At 6 a.m., I am in the second-floor dining room, having breakfast with Bert, when my cell phone rings.
“He did it,” says Chuck Lawrence. “It’ll be on the news if you want to see. I waited until now to call. Didn’t want to wake you.”
“What did he do?” I ask. Bert is looking at me.
“Killed the wife,” Lawrence says. “Strangled her. Then went running through the neighborhood in his boxers crying like a baby. I went in as soon as he left and got our stuff out of there. I’ve seen some bad stuff, but… Jesus.”
“Where is he now?”
“They took him straight to Winthrop Hospital,” he says, “that’s where I am. They got him locked up in a rubber room.”
By the time the psychiatrists are finished with their initial assessments and I am able to buy my way into Dean Villay’s rubber room it’s nearly noon. He is lying in the corner wrapped in a straitjacket, sedated. His breathing is shallow and he stares vacantly at the empty wall. His face is sunken and gray and his forehead gleams with a thin sheen of sweat.
His blood-red eyes widen when I kneel and put my face in front of his. The torn pupils are fully dilated, like black stars. I speak in a whisper.

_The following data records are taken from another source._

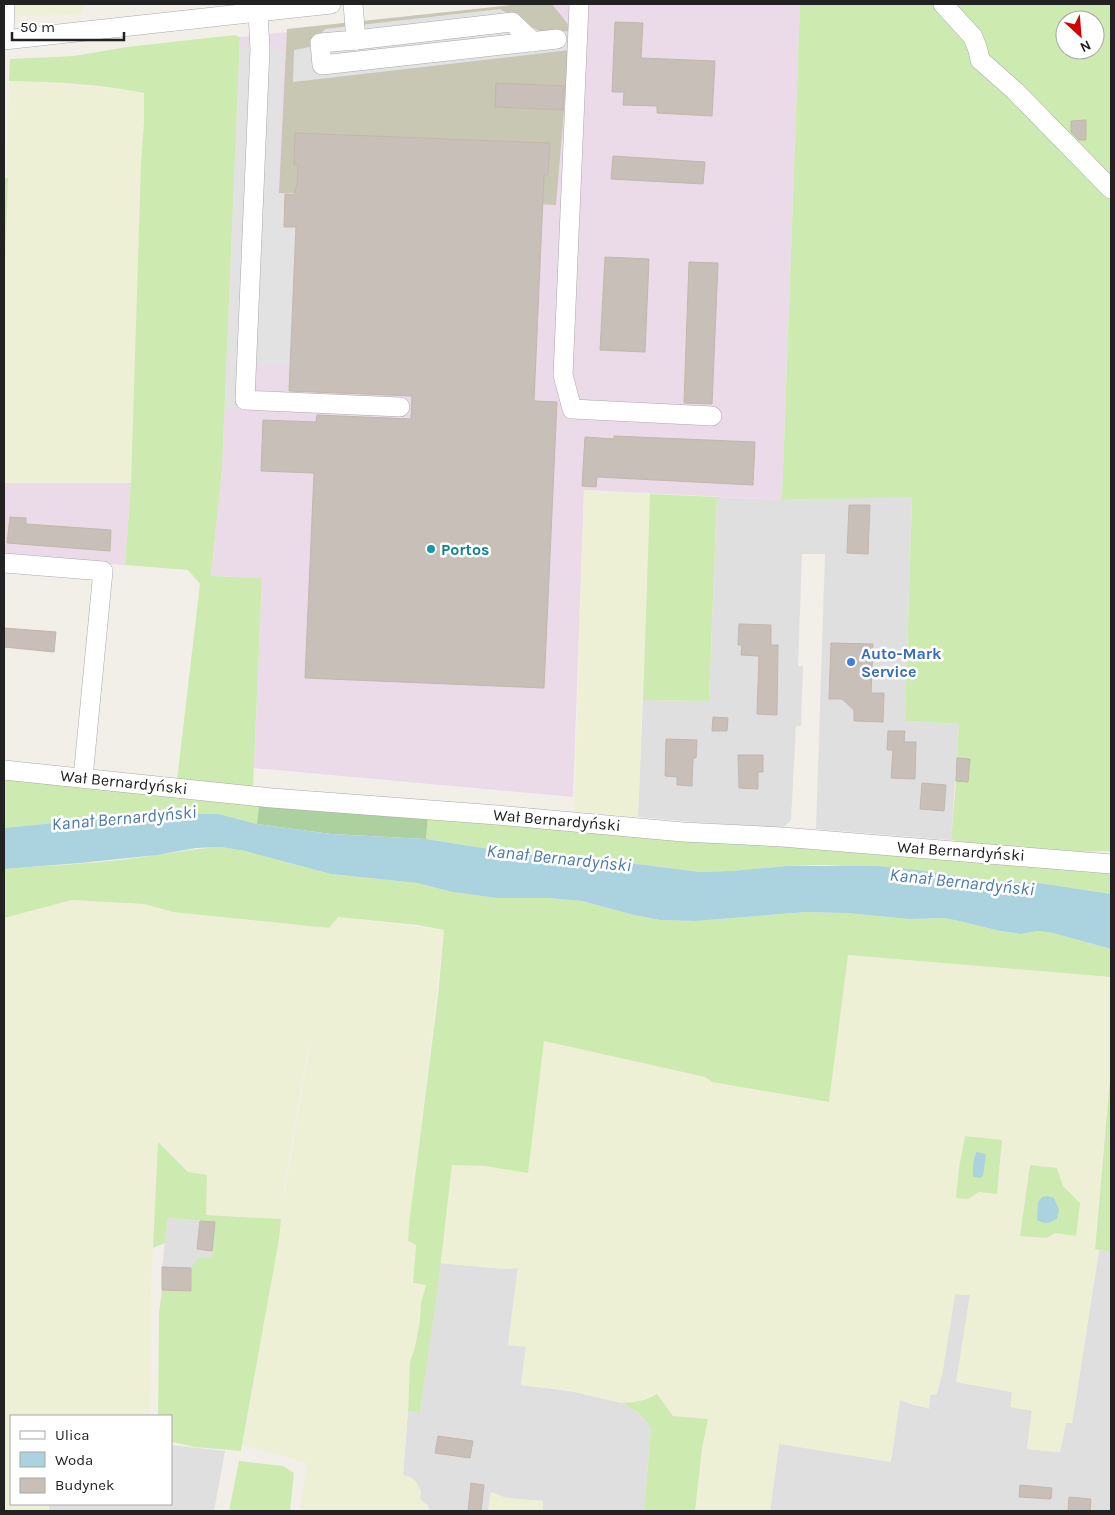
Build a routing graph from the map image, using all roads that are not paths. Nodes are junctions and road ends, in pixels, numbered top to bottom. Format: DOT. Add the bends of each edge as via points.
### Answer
graph roads {
  1 [pos="5,4"];
  2 [pos="331,4"];
  3 [pos="352,4"];
  4 [pos="579,4"];
  5 [pos="943,4"];
  6 [pos="258,12"];
  7 [pos="4,36"];
  8 [pos="557,39"];
  9 [pos="4,40"];
  10 [pos="356,40"];
  11 [pos="532,42"];
  12 [pos="1111,189"];
  13 [pos="400,407"];
  14 [pos="712,416"];
  15 [pos="4,563"];
  16 [pos="4,770"];
  17 [pos="83,778"];
  18 [pos="1111,864"];
  1 -- 7 [label="street"];
  2 -- 6 [label="street"];
  3 -- 10 [label="street"];
  4 -- 14 [label="street" via="563,375 572,408"];
  5 -- 12 [label="street" via="973,37 980,60"];
  6 -- 9 [label="street"];
  6 -- 13 [label="street" via="260,49 246,400"];
  8 -- 11 [label="street"];
  10 -- 11 [label="street" via="512,22"];
  10 -- 11 [label="street" via="320,43 322,65"];
  15 -- 17 [label="street" via="103,571"];
  16 -- 17 [label="street, Wał Bernardyński"];
  17 -- 18 [label="street, Wał Bernardyński" via="272,798"];
}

“Do you know who I am?” I say.
His eyes grow wider yet. He nods that he does.
“Cole,” he says in a mutter.
“No,” I say, keeping my voice very low. I put my lips next to his ear. “Look close. Look at my eyes. It’s me… Raymond White. I’m back.”
I look at him again, staring until his face crumples in agony, his eyes locked on mine.
“You can’t be,” he says. “You’re dead.”
His arms begin to squirm inside the canvas straitjacket, making the buckles clink like small spoons. A choking noise bubbles up from his throat. His head starts to shake and jerk from side to side before he explodes into an unending wail.
I put my fingers in my ears and stand up, looking down on him while he twists and shrieks until his throat is torn and an attendant comes in, nervously taking me by the arm and leading me away.